If a brief procedure is performed on an empty person, a laryngeal mask may be used. This is a plastic tube with a soft mask on one end that is placed directly over the larynx. The surgical team inserts it like the tube through the mouth, but does not need a laryngoscope. A laryngeal mask is gentler because it does not have to pass the vocal cords. However, it is also less dense and can slip more easily. It is therefore less suitable for longer interventions or emergencies in which those affected are not sober.

Guedel tube and Wendl tube

When ventilating with a mask bag, the Guedel tube (oropharyngeal tube) can also be inserted through the mouth. This tube is shorter and extends to the lower throat. It keeps the upper airway free and prevents the tongue from sinking back onto the back of the throat, which would impede breathing. However, it does not protect against stomach contents from getting into the airways. The Wendl tube (nasopharyngeal tube) has a similar function, but is inserted through the nose. If it lies correctly, it triggers less gag stimulus than the Guedel tube.
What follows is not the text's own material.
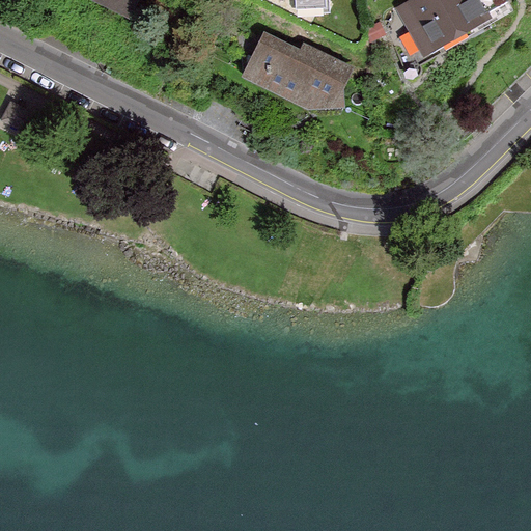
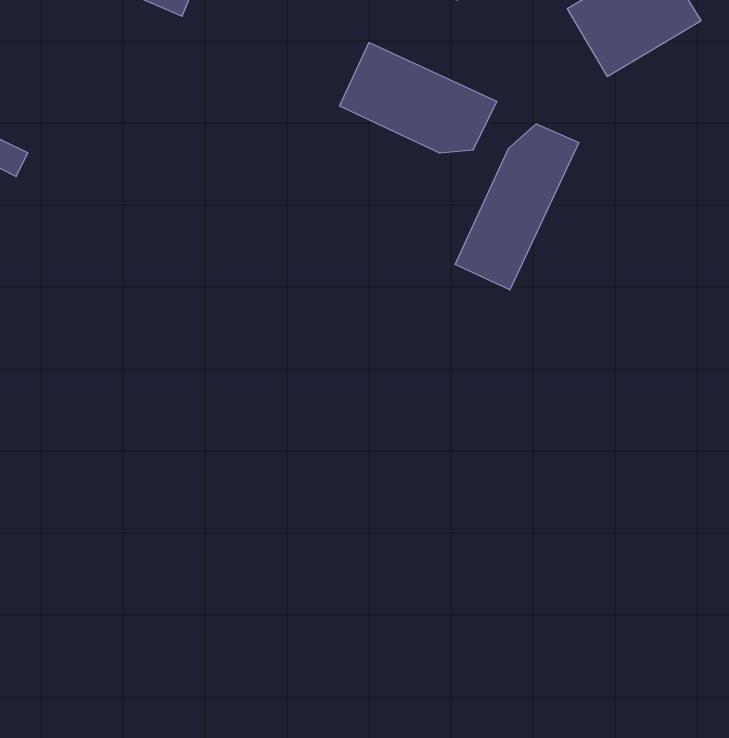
building: none -> [455,124,579,290]

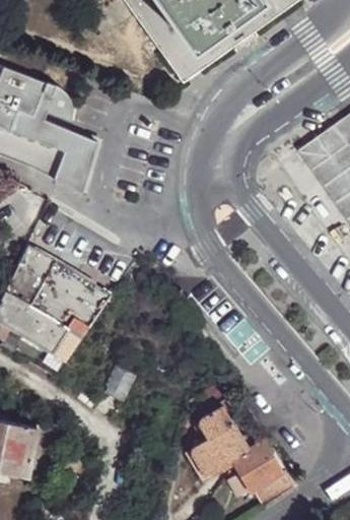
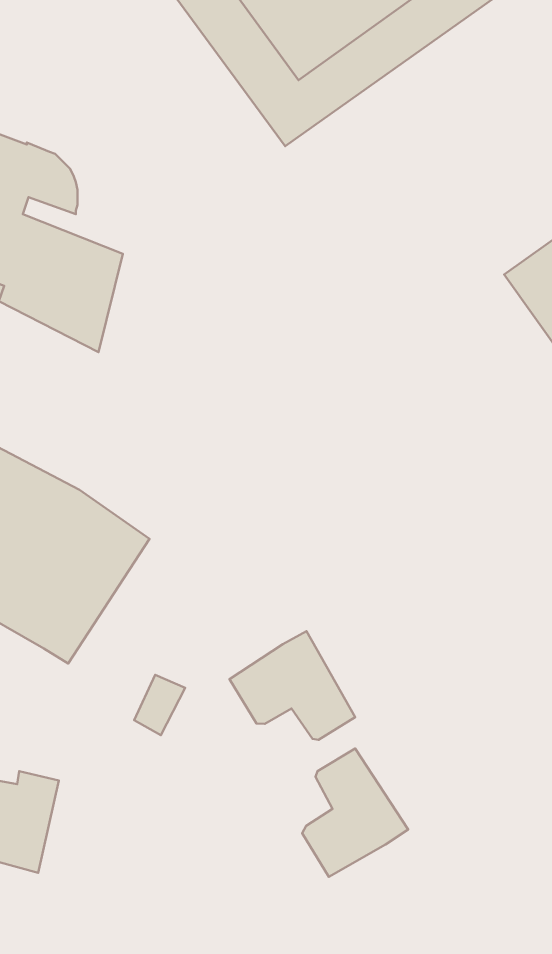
building: none -> [229,631,355,740]
building: [234,440,291,507] -> none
What are the side effects?

The most common side effects after tracheal intubation are sore throats and a hoarse voice, as the friction of the tube can irritate the larynx and vocal cords. These symptoms usually disappear after a few days, and the vocal cords are rarely injured. Sometimes teeth can be damaged or broken out, especially with difficult intubations. This happens especially with previously damaged teeth. Therefore, the condition of the teeth should be assessed before anesthesia.

Absolutely sober

The most feared complication of intubation is aspiration. This means the penetration of gastric juice, food residues or other liquids into the airways.If something was eaten or drunk shortly before intubation, acidic food pulp and juices from the stomach can penetrate into the trachea and lungs during intubation, causing strong inflammatory reactions up to pneumonia.

In the preliminary discussion you should therefore be informed in detail about how long you have to be sober before the procedure and what you are allowed to consume.

If the patient is not sober, surgeries that are not urgent are usually postponed. When there is an emergency, there are several techniques, such as lightning initiation, that can help reduce the risk of aspiration.

What is difficult intubation?

Some people may find it difficult to intubate because of their physique or medical history. If this is already known from previous interventions, you will receive a "Difficult intubation" card. You should definitely present this at the preliminary interview.

Our advisory expert:

Dr. med. Julia Sadgorski is a specialist in anesthesia and works as a senior physician at the Rotkreuzklinikum Munich.


  • Stiebel, HW, Die Anesthesie: Volumes I and II, Schattauer, Stuttgart, 3rd edition, 2010
  • Bause H, Kochs E, Scholz, J, Dual Series: Anesthesia: Intensive Care Medicine, Emergency Medicine, Pain Therapy, Thieme, Stuttgart, 4th edition, 2011
  • Schäfer R, Söding P, Clinic Guide Anesthesia, Urban & Fischer Verlag / Elsevier GmbH, Munich, 6th edition, 2010

Important NOTE:
This article contains general information only and should not be used for self-diagnosis or self-treatment. It cannot replace a visit to the medical practice. It is unfortunately not possible for our experts to answer individual questions.